Omelette with tofu (Wonosobo)

This is a delicious vegetarian recipe from Central Java (Wonosobo). This omelette with tofu has simple ingredients, but as so often with Beb Vuyk’s recipes, that doesn’t mean the recipe is simple in flavor. The sweet and sour sauce that is topped over at the end is really delicious; that determines the taste of the whole dish. I, therefore, use super sweet soy sauce (kecap manis) from ABC.
This dish is enough for 2 people and is ready in 30 minutes. I make this recipe with 300 grams of tofu and 4 eggs. I also double the rest of the ingredients.
Tofu omelette (Wonosobo) #345 translated from Beb Vuyk’s Groot Indonesisch kookboek, page 287.
Ingredients
- 1/2 block of tofu
- 2 eggs
- 4 tablespoons of oil
- 1 leek
- juice of 1 lemon
Herbs and spices
- herbs
- juice of 2 cloves of garlic
- 1 tablespoon of sambal ulek
- 3 tablespoons of sweet soy sauce
- 1/2 teaspoon of vetsin (monosodium glutamate)
- pepper
- salt
- Crumble the tofu; mix it with the finely chopped leek, pepper, salt, vetsin and the beaten eggs.
- Make this into an omelet in a heavy-based frying pan.
- Turn the omelette over on a lid, let her slide back into the pan with the unbaked side down and fry her gently until lightly brown and done.
- Mix the soy sauce with the sambal, add the lemon juice and pour the sauce over the omelette.

This omelette gets a kind of ‘cloud flavor’ due to the finely crumbled tofu that has to go through the egg mix. You can get tofu in different shapes, sizes, and consistencies. If Beb writes “1/2 a block” then you don’t really know how much she means to use.
I go for 300 grams of Japanese tofu (I buy at the Asian supermarket). This Japanese variety is firm and specially made to stir fry, says the packaging. I double the amount of the other ingredients, to make sure the egg-tofu ratio is nicely balanced. Thus, I go for 4 eggs and I add half a teaspoon of salt and pepper.

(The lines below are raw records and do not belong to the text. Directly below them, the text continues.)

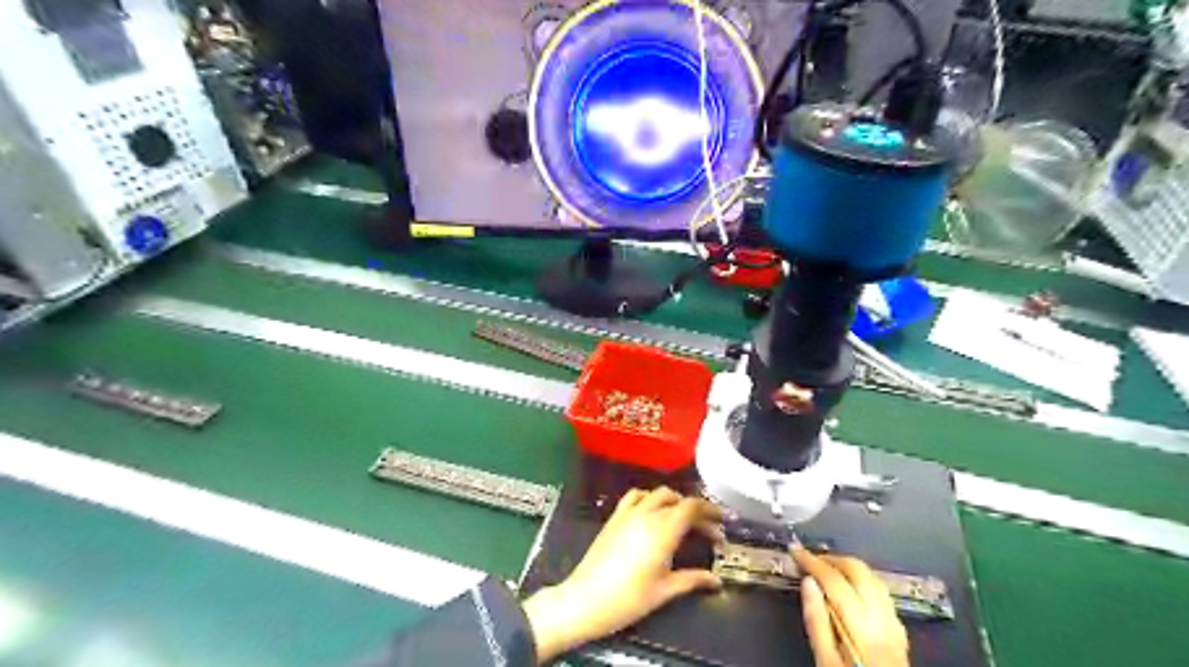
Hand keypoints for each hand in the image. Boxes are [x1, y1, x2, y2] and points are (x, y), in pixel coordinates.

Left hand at [528, 487, 729, 663]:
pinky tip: (652, 511)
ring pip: (657, 493)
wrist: (586, 599)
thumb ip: (692, 580)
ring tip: (682, 518)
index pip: (692, 507)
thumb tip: (716, 581)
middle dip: (696, 510)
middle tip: (706, 529)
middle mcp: (647, 514)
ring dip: (674, 501)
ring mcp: (628, 513)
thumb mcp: (665, 591)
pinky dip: (649, 498)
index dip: (710, 511)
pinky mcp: (614, 517)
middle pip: (678, 499)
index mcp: (663, 530)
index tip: (722, 522)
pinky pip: (635, 496)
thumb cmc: (629, 598)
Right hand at [799, 548, 912, 666]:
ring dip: (849, 566)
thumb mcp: (825, 661)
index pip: (834, 581)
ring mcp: (895, 624)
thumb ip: (817, 621)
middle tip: (810, 558)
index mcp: (861, 628)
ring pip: (874, 578)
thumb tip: (808, 582)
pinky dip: (863, 580)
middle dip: (832, 558)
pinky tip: (851, 587)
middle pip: (859, 572)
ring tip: (826, 567)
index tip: (795, 550)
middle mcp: (882, 619)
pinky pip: (882, 593)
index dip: (812, 561)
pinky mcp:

Because the tofu becomes part of the omelette, the type of tofu does not really matter; after all, you crumble it. It is nice to try out the different types and the amount of fluffiness it will produce.
I see that Beb has forgotten to tell what to do with the garlic. I add the squeezed garlic to the omelette batter. By the way, I replace the leeks with spring onions because I still have some left.
Vetsin (monosodium glutamate)
Beb adds vetsin to this dish. Just like salt, vetsin is a flavor enhancer. Vetsin has a bad reputation. It’s supposed to be not good for your heart and gives you a headache, but that’s not true. This story is a good example of fake news or urban myth story.
Still, I don’t use vetsin in this dish because I don’t have it at home. My soy sauce is salty enough. This dish will be fine.
My pan is on low heat with two tablespoons of rice oil in it. Omelette must bake slowly, take your time for that.

In the meantime I make sambal ulek. That is a basic sambal that is nothing more than chili peppers ground fine in a mortar with a bit of salt. Want to see more sambal recipes? Check out my sambal recipes here.

I now pour the delicious sweet soy sauce and the juice of 1 large lemon into the mortar. Because I’ve doubled the number of ingredients, I’m going for at least 4 tablespoons of sweet soy sauce.
I can smell that my omelette with tofu is done on one side. I also see that the edge turns a bit dark. The omelette can be turned over. This is not an easy job. Beb describes that you first have to slide the omelette on a lid before putting it back upside down in the pan.

My omelette is quite slippery, so I don’t dare let it slide directly onto a smooth lid. I use a plate to place the omelette in first, before slipping it on a lid and letting it come down upside down in the pan. It almost worked, but because I tried to take a picture of it, part of it folds double. Too bad, but hey, it must taste good.
I cook the omelette with tofu for another 5 minutes and then it is done. I slide it all onto a plate and pour the delicious sweet and sour sauce over it! This tofu omelette is a fantastic vegetarian dish that is ready in no time. The soy sauce brings the whole dish together. We simply eat it with white rice and a cucumber salad.